CHINA WARNS AGAINST ‘EMPTY SLOGANS’ AT COP 28: Xia Yingxian, head of the climate office at China’s Ministry of Ecology and Environment, called on western leaders to take a pragmatic approach to the problem of climate change at the COP28 talks in Dubai next month, mindful of concerns about energy security and economic growth.

“Empty slogans that are divorced from reality and ‘one size fits all’ might seem ambitious, but they harm the multilateral process of climate change,” he said, according to Reuters.

He also said that richer nations should follow through on their 2009 pledges to provide $100 billion in annual climate finance for poorer countries and set up a fund for “loss and damage,” which developing countries have proposed should amount to $100 billion by 2030.

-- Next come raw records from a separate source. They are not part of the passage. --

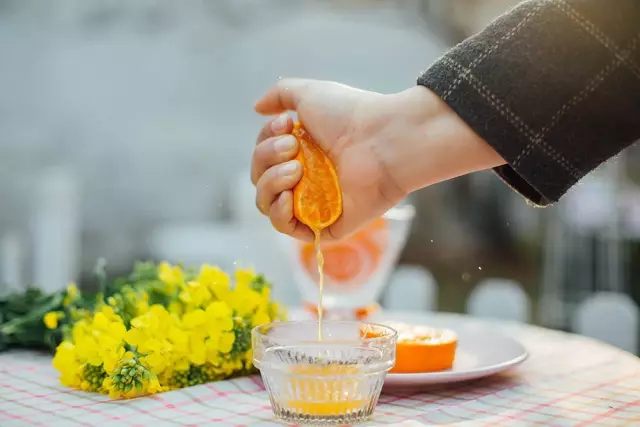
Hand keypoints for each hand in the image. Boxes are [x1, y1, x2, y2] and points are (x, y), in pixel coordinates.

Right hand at [252, 78, 504, 240]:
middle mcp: (305, 177)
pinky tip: (288, 196)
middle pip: (260, 179)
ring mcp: (314, 202)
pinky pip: (288, 229)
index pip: (263, 156)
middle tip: (293, 147)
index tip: (287, 124)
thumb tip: (257, 108)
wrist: (383, 139)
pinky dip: (279, 214)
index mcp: (301, 151)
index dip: (265, 140)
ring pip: (267, 204)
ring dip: (270, 184)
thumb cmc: (351, 114)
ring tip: (295, 170)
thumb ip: (280, 95)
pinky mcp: (325, 224)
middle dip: (266, 158)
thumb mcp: (309, 93)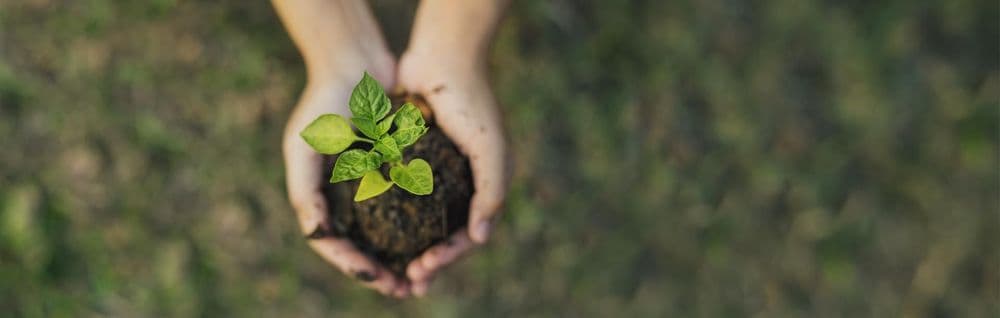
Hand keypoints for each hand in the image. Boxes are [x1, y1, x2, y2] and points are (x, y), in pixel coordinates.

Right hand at [282, 52, 410, 296]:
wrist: (356, 61)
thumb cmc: (325, 102)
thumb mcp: (305, 146)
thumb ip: (305, 191)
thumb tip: (317, 234)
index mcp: (321, 196)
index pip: (334, 244)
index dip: (355, 267)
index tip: (379, 279)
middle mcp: (346, 195)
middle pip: (364, 246)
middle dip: (383, 272)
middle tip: (407, 290)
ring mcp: (373, 184)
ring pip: (390, 232)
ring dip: (405, 256)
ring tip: (425, 274)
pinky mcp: (399, 169)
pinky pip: (411, 204)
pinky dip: (421, 225)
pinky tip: (439, 239)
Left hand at [396, 51, 509, 296]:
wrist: (443, 56)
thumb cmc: (472, 102)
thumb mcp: (491, 150)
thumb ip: (491, 193)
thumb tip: (481, 238)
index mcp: (485, 186)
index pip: (468, 236)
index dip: (447, 258)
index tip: (423, 270)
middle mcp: (463, 185)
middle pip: (444, 236)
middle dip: (428, 263)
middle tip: (407, 284)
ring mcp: (438, 175)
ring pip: (422, 223)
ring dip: (409, 248)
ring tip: (392, 270)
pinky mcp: (413, 161)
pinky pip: (403, 198)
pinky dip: (394, 218)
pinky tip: (376, 234)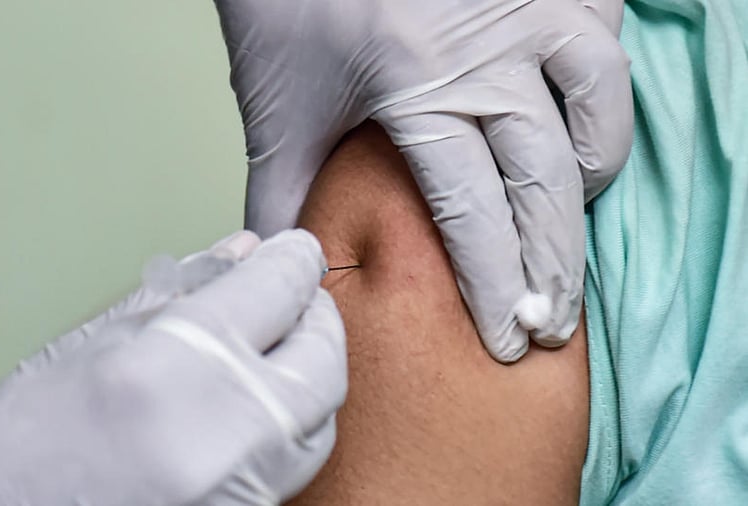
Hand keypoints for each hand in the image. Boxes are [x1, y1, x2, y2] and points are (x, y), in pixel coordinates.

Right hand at [0, 229, 346, 505]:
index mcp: (173, 367)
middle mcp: (222, 433)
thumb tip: (239, 255)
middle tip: (290, 295)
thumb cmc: (8, 454)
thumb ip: (174, 297)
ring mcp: (242, 488)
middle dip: (316, 313)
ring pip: (320, 413)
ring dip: (310, 367)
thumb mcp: (81, 348)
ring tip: (272, 344)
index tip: (292, 249)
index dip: (293, 258)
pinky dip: (289, 418)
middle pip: (323, 355)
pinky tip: (253, 397)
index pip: (278, 289)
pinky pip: (294, 459)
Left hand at [216, 0, 632, 361]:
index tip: (508, 336)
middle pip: (546, 174)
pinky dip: (598, 83)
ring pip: (596, 94)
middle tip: (551, 317)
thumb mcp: (278, 104)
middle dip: (555, 261)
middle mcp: (488, 40)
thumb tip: (284, 266)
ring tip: (567, 211)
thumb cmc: (284, 1)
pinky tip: (574, 118)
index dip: (497, 285)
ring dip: (590, 164)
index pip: (477, 209)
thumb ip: (282, 193)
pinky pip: (603, 27)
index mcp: (418, 80)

China, the world’s largest carbon emitter, has been reluctant to commit to climate targets, and leader Xi Xinping warned earlier this year that “the pathway and means for reaching this goal, and the tempo and intensity, should be and must be determined by ourselves, and never under the sway of others.”

Of note, Chinese officials have decried “empty slogans” in the lead-up to previous interactions of COP.

RUBIO WARNS MEXICO OVER OIL SHIPMENTS TO CUBA: Sen. Marco Rubio of Florida issued a warning to Mexican president Andrés Manuel López Obrador over state oil company Pemex’s shipments to Cuba, saying that Mexico is at risk of running afoul of U.S. sanctions on the communist-run island.

Rubio, whose parents immigrated from Cuba and who is on the Senate Foreign Relations Committee, called on President Joe Biden in a Medium essay “to communicate that any attempt by Mexico to circumvent U.S. policy will be met with targeted sanctions on the sectors responsible.”

Rubio noted Reuters reporting that Mexico is outpacing Russia in shipping oil to Cuba. U.S. sanctions allow for shipments of fuel, food, and medicine to the Cuban people for humanitarian purposes, Rubio wrote, but AMLO indicated that the oil shipments go beyond those terms: “If they tell us, ‘Sell us oil, because we don’t have any way of getting it,’ of course we’re going to do so,” he said in a recent press conference.